══ Data to process ══

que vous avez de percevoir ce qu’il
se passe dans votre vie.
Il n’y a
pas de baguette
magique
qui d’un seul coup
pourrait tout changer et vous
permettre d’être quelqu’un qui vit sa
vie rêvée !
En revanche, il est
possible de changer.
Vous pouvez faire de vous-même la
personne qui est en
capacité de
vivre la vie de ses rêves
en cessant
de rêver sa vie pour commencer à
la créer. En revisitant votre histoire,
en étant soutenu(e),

═══

▶ Task brief: Would you please give all of the entries above once more, exactly as they are?

▶ Answer space:
que vous avez de percevoir ce qu’il
se passe dans votre vie.
Il n’y a
pas de baguette
magique
qui d’un seul coup
pourrait tout changer et vous
permettre d’être quelqu’un qui vit sa
vie rêvée !
En revanche, il est
possible de changer.
Vous pouvez faire de vous-même la
personne qui est en
capacité de
vivre la vie de ses rêves
en cessant
de rêver sa vie pour commencer à
la créer. En revisitant votre histoire,
en étant soutenu(e),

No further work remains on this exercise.